Mortgage brokering has become big business. An estimated 50% of all new mortgages - about $325 billion a year - pass through brokers. Although exact figures are unavailable, bank-owned mortgage companies are getting an increasing share of their business from third-party brokers.

Industry trade groups are worried about the Justice Department's investigation of Long Beach Mortgage Co. The Justice Department alleges that Long Beach charged minority borrowers higher rates and more points than comparable white borrowers, even though independent brokers set the prices for the loans.

According to the department's legal theory, the mortgage bank is ultimately responsible for the broker's pricing practices because it folds these loans into its overall portfolio and it controls the terms of each mortgage.

The Justice Department has threatened twice in the past three months to sue the California mortgage wholesaler, backing off each time.

Industry officials said the department's standard would be impossible to meet. Lenders could reject loans from brokers who charge higher rates, but would then face charges that they discriminate against qualified borrowers, according to industry sources. Lenders also could order brokers to lower their rates, but that could violate the antitrust laws.

"Every one of these solutions creates a problem," a lawyer familiar with the case said.

But a Justice Department official disagreed. "Refusing to take exorbitantly priced loans does not mean you have to cap prices or violate the antitrust laws," the official said.

The American Bankers Association, America's Community Bankers, the Consumer Bankers Association, the National Association of Mortgage Brokers, and the Consumer Mortgage Coalition met informally last week with Long Beach's lawyers at the Washington firm of Kirkpatrick & Lockhart.
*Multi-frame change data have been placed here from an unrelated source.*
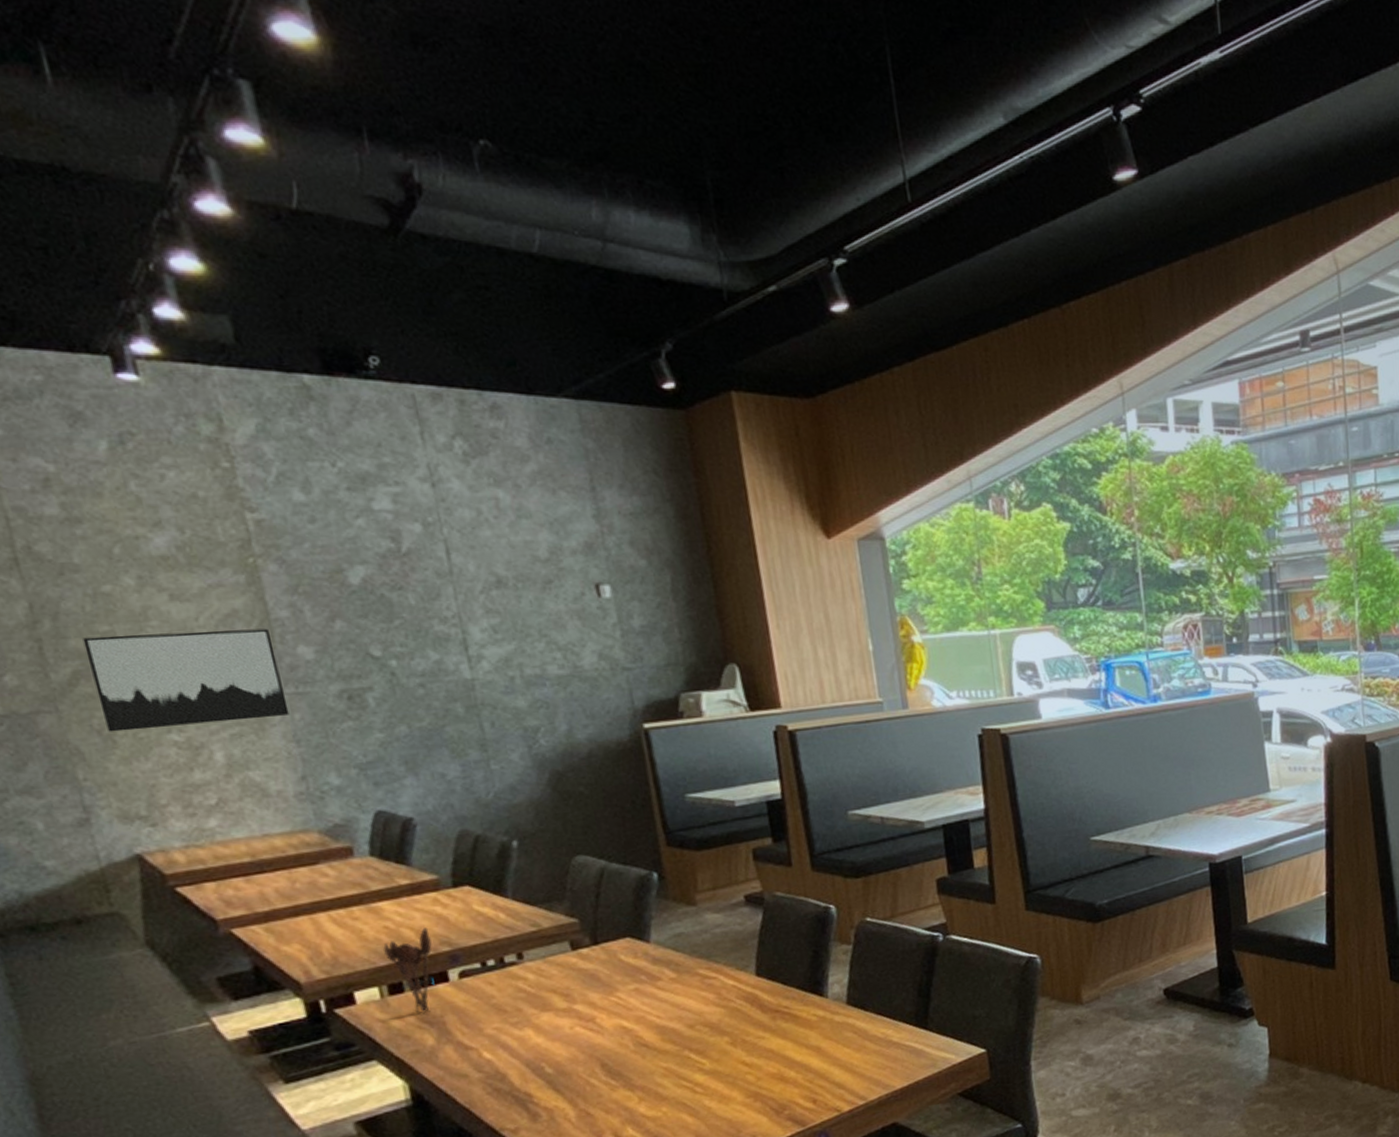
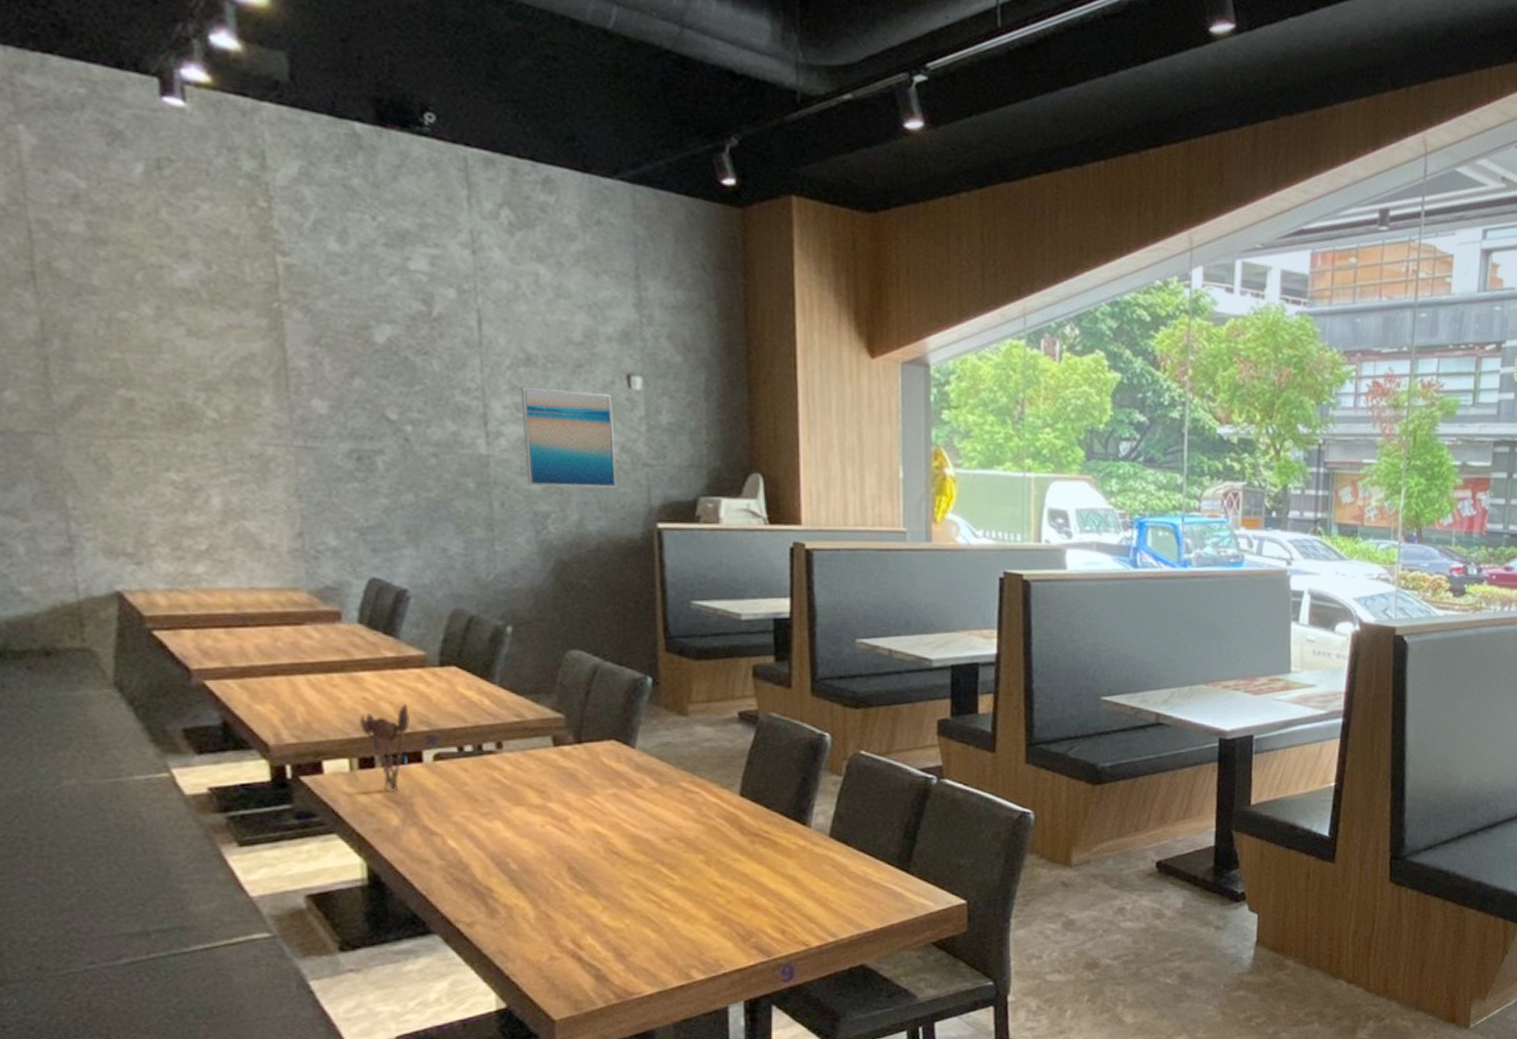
wall art: present [82,628,290,732] -> none [91,362,295,468]
wall art: none [495,605,600,704] -> present [520,386,617,489]

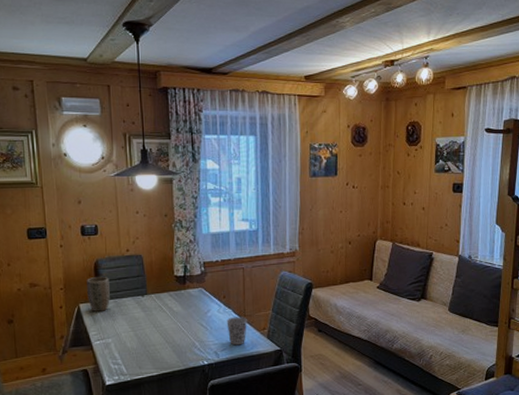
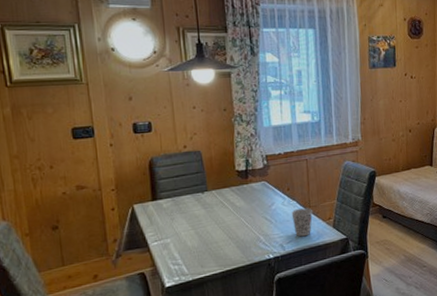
plant pot: present [87,276,110,312] -> none [141,174,168,212]

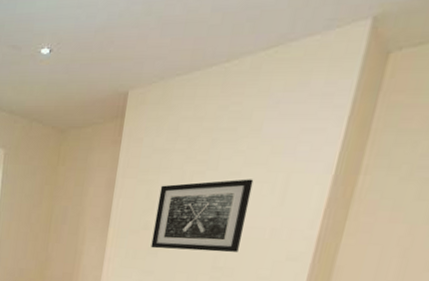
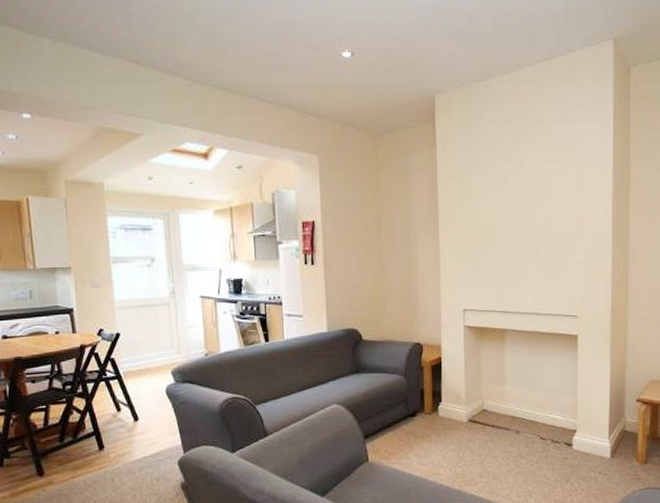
wall art: present [151,179,254,253] -> none [479,174,556,246]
The groups have not agreed to any joint action, but may ask the Federal Financial Institutions Examination Council or a 10-agency fair-lending task force to decide whether banks are responsible for such violations, sources said.

The Justice Department had threatened that it would file a suit against Long Beach on July 8, prompting the Consumer Bankers Association and other groups to alert members.

But lawyers for Long Beach and the Justice Department agreed on Friday to a "10-day cooling-off period" to allow both sides to reassess their positions. Both parties have been meeting periodically since, trying to work out a deal.